O legislador, embora tenha aparentemente unificado todas as ações e tenha passado a haver apenas uma ação administrativa, o legislador subdividiu essa ação administrativa em 4 formas de processo. Portanto, no fundo, concebeu a ação de impugnação, de condenação, de impugnação e condenação em matéria de regulamentos e ação em matéria de contratos como 4 modalidades gerais.

No contencioso administrativo clássico o princípio da separação de poderes não permitia que o poder judicial praticasse atos para além da anulação dos atos administrativos. A possibilidade de condenação da administração seria admitir que o poder judicial invadisse a esfera de atuação da Administração, violando a separação de poderes.

O que está aqui é radicalmente novo porque é a primeira vez que o processo administrativo rompe com o tabu da separação de poderes porque antes a separação de poderes impedia os tribunais de condenar e dar ordens à AP no domínio do poder administrativo, no domínio dos atos e regulamentos.

Estavamos então perante um contencioso meramente reativo, que só funcionava quando a Administração Publica praticava atos. Neste seguimento, criou-se a figura do ato tácito de indeferimento, para que os tribunais pudessem controlar a Administração Pública, nos casos em que esta omitia a prática de atos aos quais estava legalmente obrigada.

O Artigo 66 diz que é possível usar a ação de condenação contra um ato administrativo, tanto para reagir contra um ato administrativo ilegalmente emitido como um ato ilegalmente recusado. Isto é algo que permite logo desfazer uma série de mitos da velha ação de impugnação de ato tácito porque esta ação limitava-se a exigir o dever da prática do ato administrativo. Mas aqui há dois deveres autónomos: há o dever de exigir a prática do ato administrativo e há o dever de exigir a prática de um ato com um conteúdo favorável ao particular. O legislador diz, designadamente na norma do Artigo 67º, que o que pode estar em causa é um ato parcialmente recusado ou omitido.
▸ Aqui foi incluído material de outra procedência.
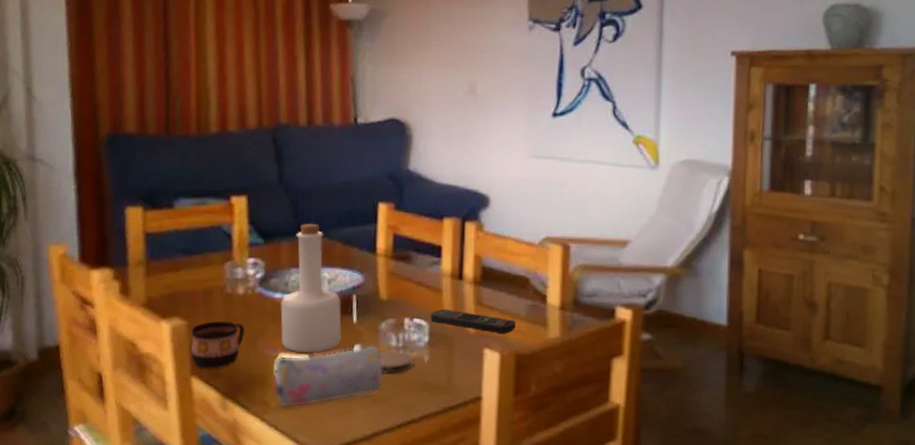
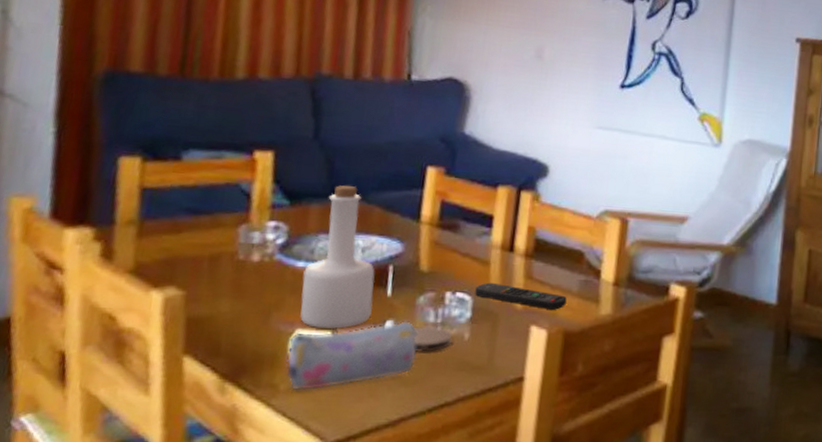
cup: present [190,320,244,369] -> none [185,291,256,347]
O Artigo 66º diz que ainda que a prática do ato devido tenha sido expressamente recusada, o objeto do processo é a pretensão do interessado e não o ato de deferimento cuja eliminação da ordem jurídica resulta diretamente da pronúncia condenatória. Ou seja, o objeto do processo é apenas e só direito subjetivo e para a tutela deste direito subjetivo, o juiz goza da integralidade dos seus poderes e o que está aqui em causa é que, mesmo quando haja um ato administrativo, o juiz não se deva pronunciar sobre esse ato. O desaparecimento desse ato é uma consequência da ação de condenação, não é preciso afastá-lo da ordem jurídica nem declarar a nulidade, basta condenar a AP a um comportamento para valer como condenação.